While I think her anger is unreasonable, I remember what Reyansh said to me and calm myself down. I cannot solve things without being the patient one. Even if it is in contrast to my nature.

I sit down next to her, and she doesn’t look at me, choosing to stare ahead.

“I am sorry,” I say the words even if they are incredibly hard to say.

I understand her point of view, but I don’t think I am wrong at expecting a little more kindness and compassion from my own mother.

“I shouldn’t have talked to you like that.

I was just overwhelmed and frustrated with how things have been going the past few days.

I still shouldn’t have spoken to you that way. I’m sorry.”

She doesn’t say anything, but I see her demeanor soften, so I take it as a green sign to hug her, and then she completely relaxes in my arms.

“It’s okay,” she says, patting my arms holding her close to me. “I won’t apologize, but I know I was in the wrong too.”

I chuckle. “It’s okay.”

“Yes, I won’t push you to do something you don’t want to. Because it is wrong, and your husband surely doesn’t like you being talked to in that tone.”

“Yes,” Mom says from the kitchen. “I have not seen Reyansh put his foot down that way in front of his elders ever. He can silently disagree but never talks in that way. But he did for you.”

I try to hide it as best as I can, but the smile that curves up my lips can be recognized from a mile away.

Not many people have taken my stand in front of people, let alone my own family, so the fact that Reyansh did it not because he had to but because he wanted to is something so special I can’t even express in words.

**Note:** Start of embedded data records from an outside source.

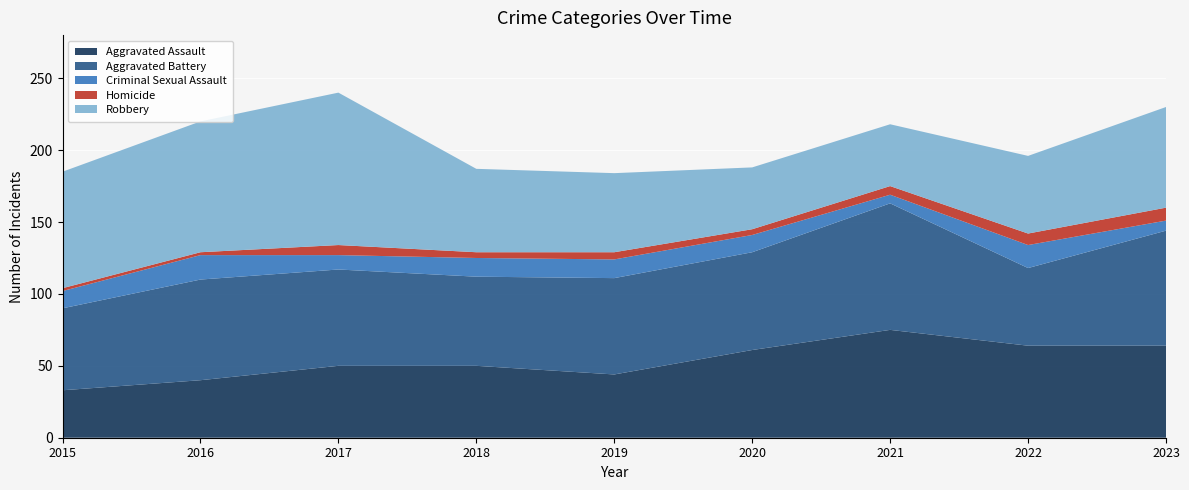

Reading left to right, what are all the values shown in this chart?

Aggravated Assault: 2015=33	2016=40	2017=50	2018=50	2019=44	2020=61	2021=75	2022=64	2023=64
Aggravated Battery: 2015=57	2016=70	2017=67	2018=62	2019=67	2020=68	2021=88	2022=54	2023=80
Criminal Sexual Assault: 2015=12	2016=17	2017=10	2018=13	2019=13	2020=12	2021=6	2022=16	2023=7
Homicide: 2015=2	2016=2	2017=7	2018=4	2019=5	2020=4	2021=6	2022=8	2023=9
Robbery: 2015=81	2016=91	2017=106	2018=58	2019=55	2020=43	2021=43	2022=54	2023=70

“That’s good,” I say, clearing my throat, and they give me a look. “I mean, it’s the bare minimum.”

Mom shrugs. “True. I cannot disagree.”

“But how many people do the bare minimum in your generation?” Maa asks, giving me a pointed look.

“Yes, Maa. We know you are the founder and CEO of the Reyansh Carter fan club.”

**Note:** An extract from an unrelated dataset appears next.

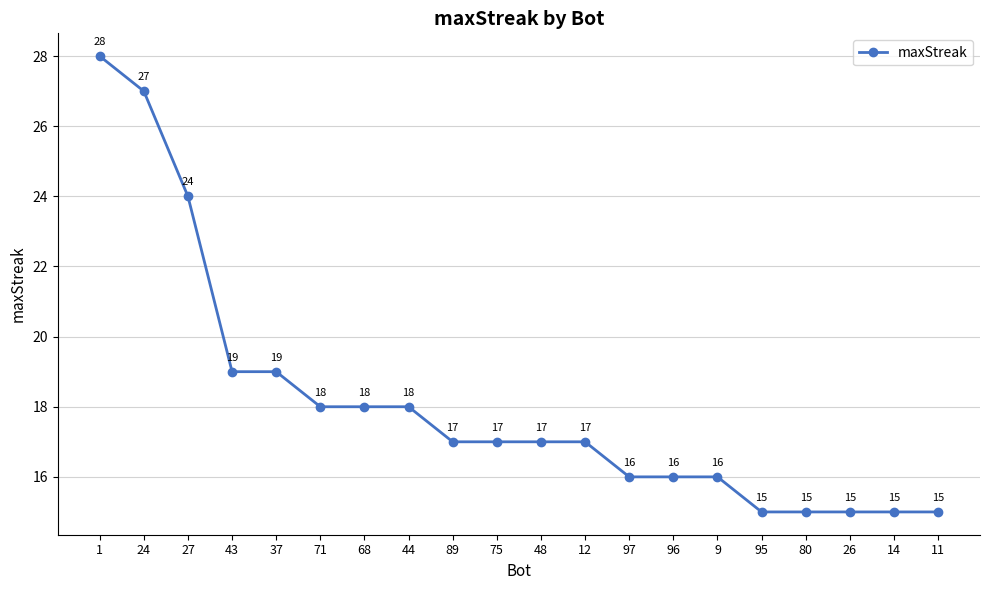

What is the approximate value at 26, to the nearest 5?

15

“Ha ha,” she says. “Very funny.”

Mom laughs, coming to hug me. “Don’t worry, sweetie. I am the owner of the Aisha Kapoor fan club.”

“Aw,” Reyansh’s voice comes from behind, and I turn to look at him, still in Mom’s arms, and his eyes drop down to her hands holding onto me.

He is in his work clothes. An olive green shirt with brown trousers that makes him look exceptionally hot.

I can’t deny, even at moments I don’t want to like him for his personality and actions, his looks compensate for it.

I mean, how can I hate them when he looks like a five-course meal?

His eyes squint as he stares at us before coming back to my face. “Such a sweet moment that I hate to interrupt, but I am leaving for work.”

“Why?” The question flows out of my mouth before I can stop myself, and I don’t miss how his lips tilt slightly in a smirk.

“I meant,” I correct myself, pulling away from Mom’s hold. “Didn’t you say you were going to stay home?”

“Yes,” he says with a smile. “I have an urgent meeting. It will be late when I get back home today.”

I don’t know why my heart falls as if he has said he won’t come home for the next week, but it does, and I know that is nowhere a good sign.

“Okay” is all I manage to say when he comes up to me.

I pass him a smile as I stare up at him to show that I am okay, but the way he looks at me tells me that he knows what I am feeling. Because maybe somewhere he is feeling the same way too.

For a moment I forget that our mothers are here too as he dips his head to press a firm kiss on my forehead. Just like he used to before, and the feelings that come up in my heart are oddly familiar.

“I will see you soon. I love you.”

I don’t say the words back, but that is not what disappoints me.

What does is how much my heart wanted to say those words back to him.